Human colorectal cancer tissue assessment using optical coherence tomography catheter and deep learning

Optical coherence tomography (OCT) can differentiate normal colonic mucosa from neoplasia, potentially offering a new mechanism of endoscopic tissue assessment and biopsy targeting, with a high optical resolution and an imaging depth of ~1 mm. Recent advances in convolutional neural networks (CNN) have enabled application in ophthalmology, cardiology, and gastroenterology malignancy detection with high sensitivity and specificity. Here, we describe a miniaturized OCT catheter and a residual neural network (ResNet)‐based deep learning model manufactured and trained to perform automatic image processing and real‐time diagnosis of the OCT images.
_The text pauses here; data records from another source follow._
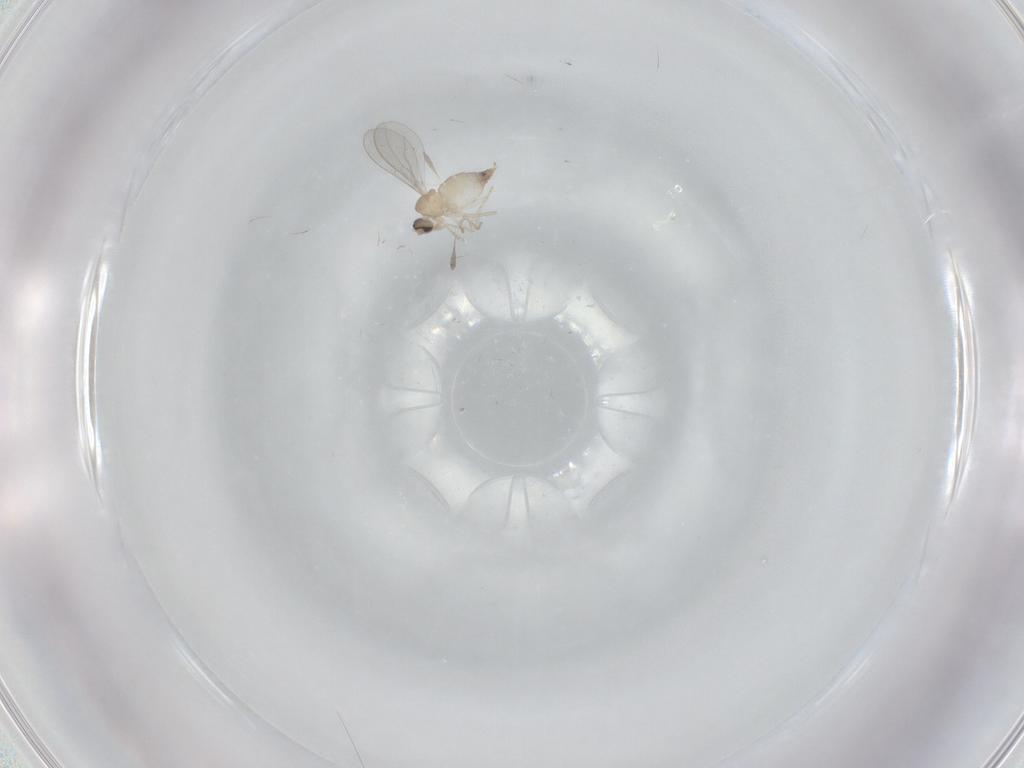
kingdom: Animalia
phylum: Arthropoda
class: Insecta
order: Diptera
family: Cecidomyiidae
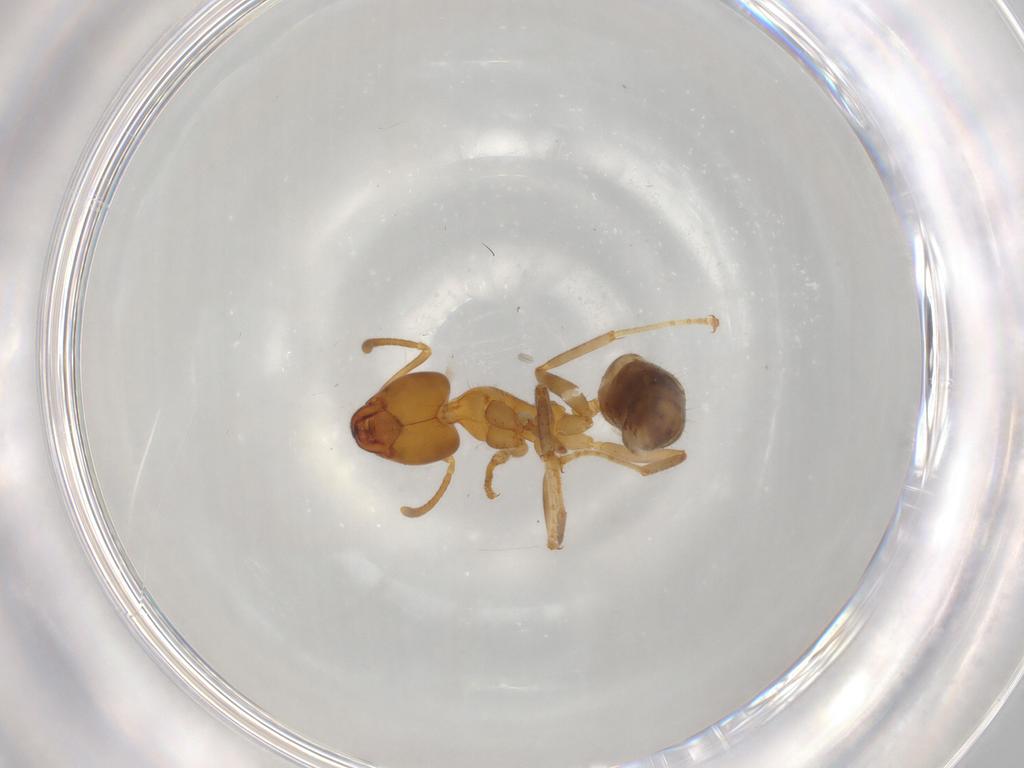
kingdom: Animalia
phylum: Arthropoda
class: Insecta
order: Hymenoptera
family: Formicidae
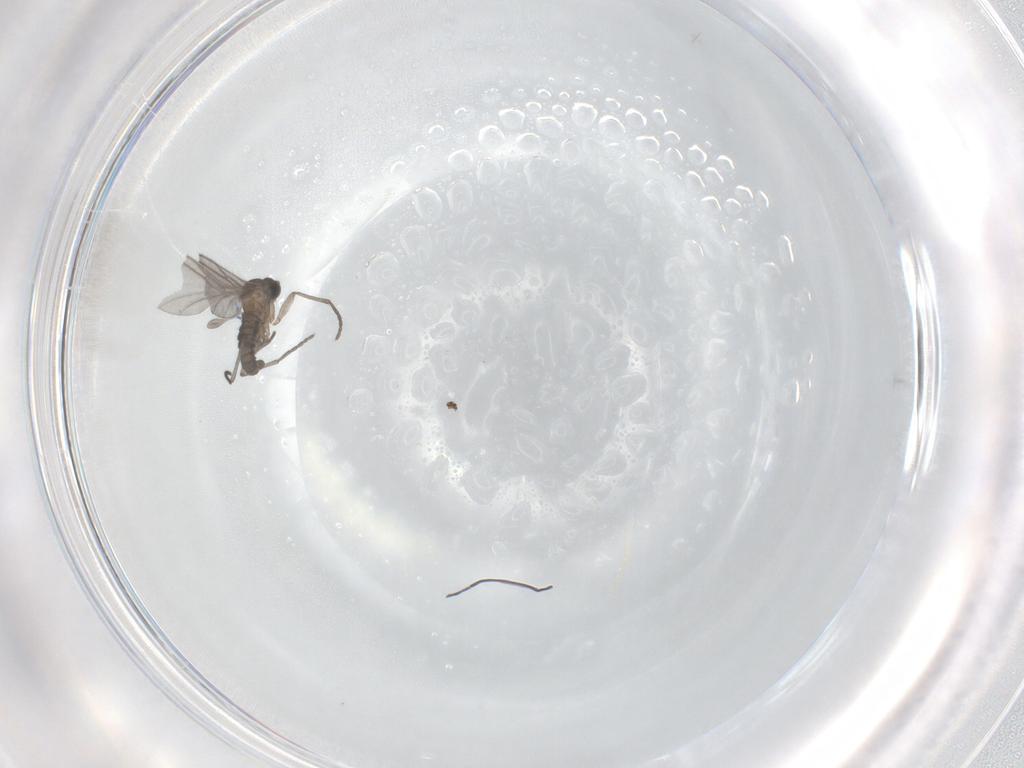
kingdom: Animalia
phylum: Arthropoda
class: Insecta
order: Diptera
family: Sciaridae
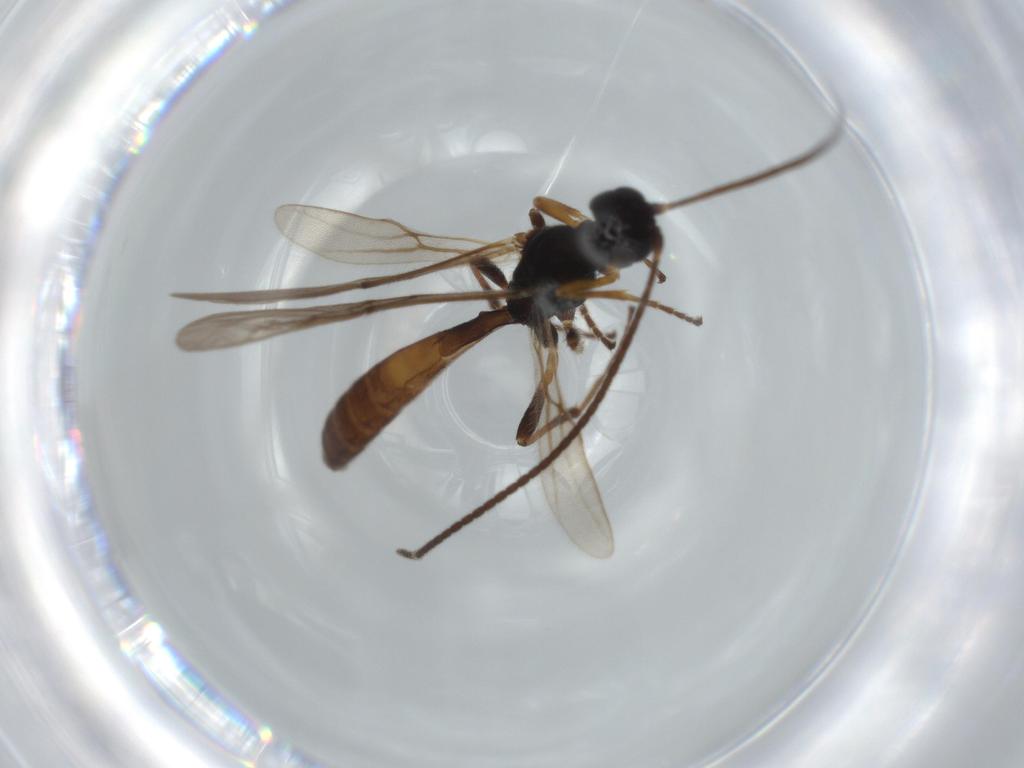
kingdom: Animalia
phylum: Arthropoda
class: Insecta
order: Hymenoptera
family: Braconidae
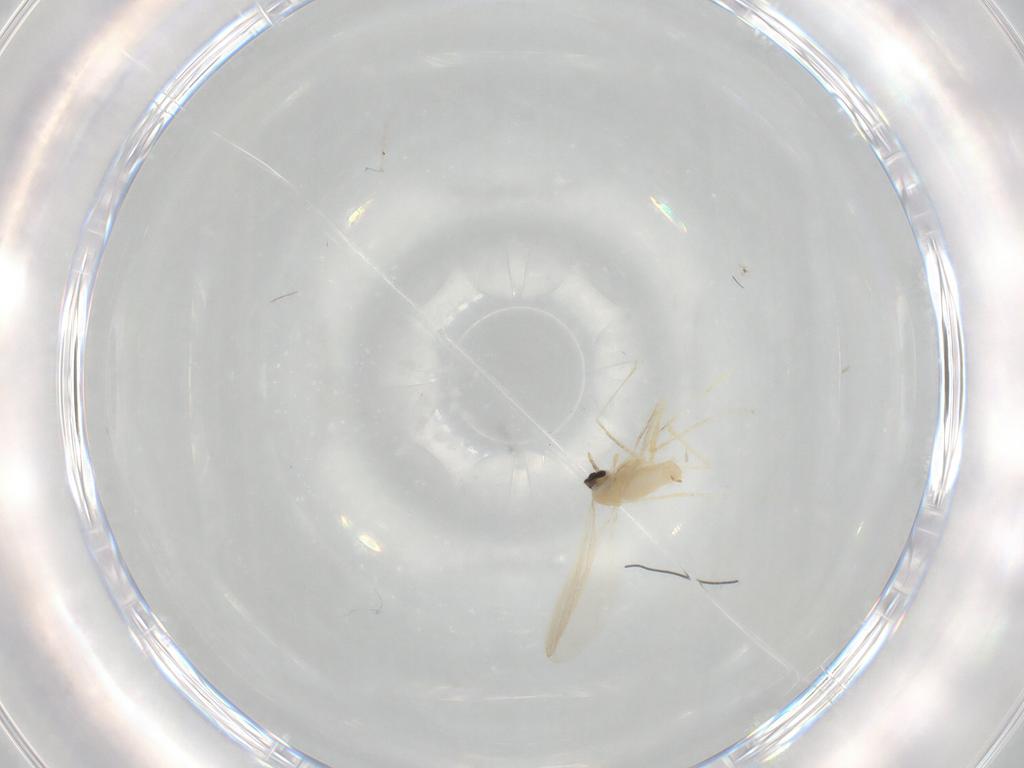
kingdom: Animalia
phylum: Arthropoda
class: Insecta
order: Diptera
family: Cecidomyiidae
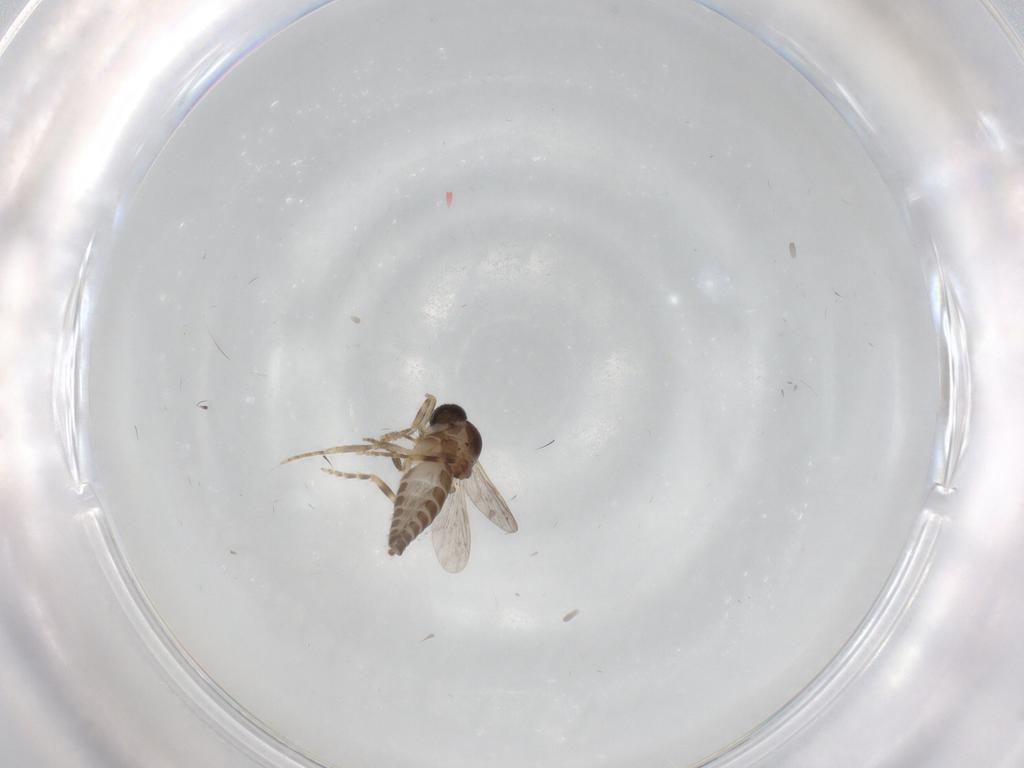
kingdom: Animalia
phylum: Arthropoda
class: Insecta
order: Diptera
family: Ceratopogonidae
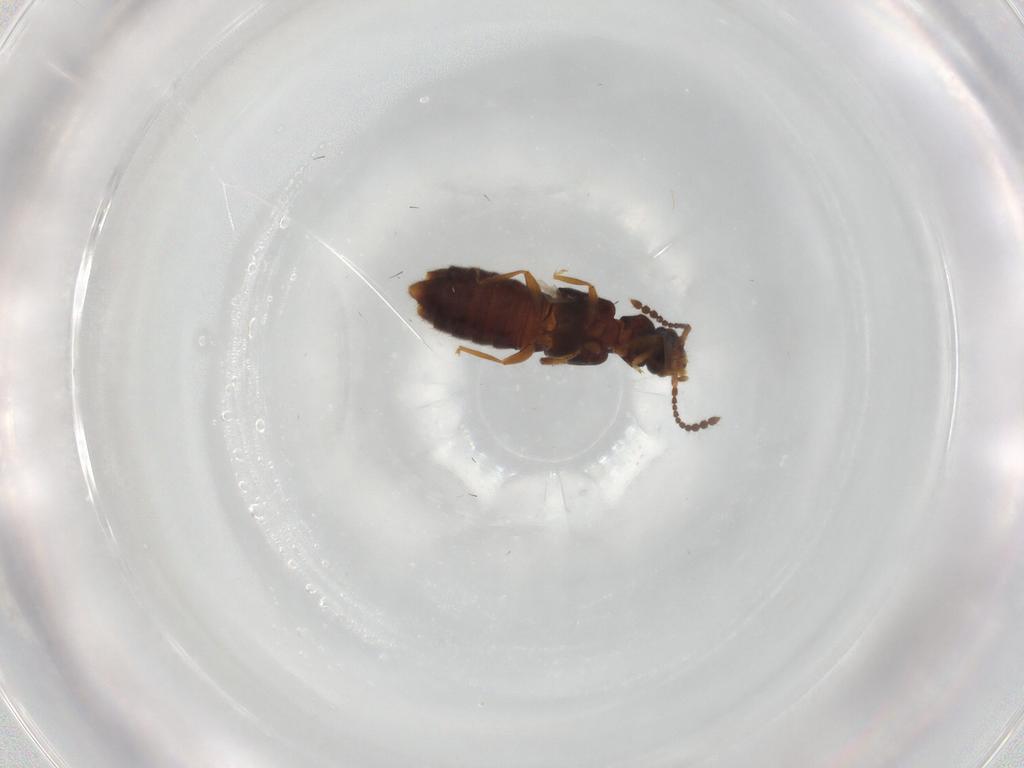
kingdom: Animalia
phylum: Arthropoda
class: Insecta
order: Coleoptera
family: Staphylinidae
The OCT catheter has an outer diameter of 3.8 mm, a lateral resolution of ~7 μm, and an axial resolution of ~6 μm. A customized ResNet is utilized to classify OCT catheter colorectal images. An area under the receiver operating characteristic (ROC) curve (AUC) of 0.975 is achieved to distinguish between normal and cancerous colorectal tissue images. A miniaturized OCT catheter is developed for ex vivo human colorectal tissue imaging. The OCT catheter has an outer diameter of 3.8 mm, a lateral resolution of ~7 μm, and an axial resolution of ~6 μm. By incorporating a customized ResNet classifier, our approach has the potential for real‐time classification of normal and neoplastic human colorectal tissues based on the high‐resolution label‐free OCT images.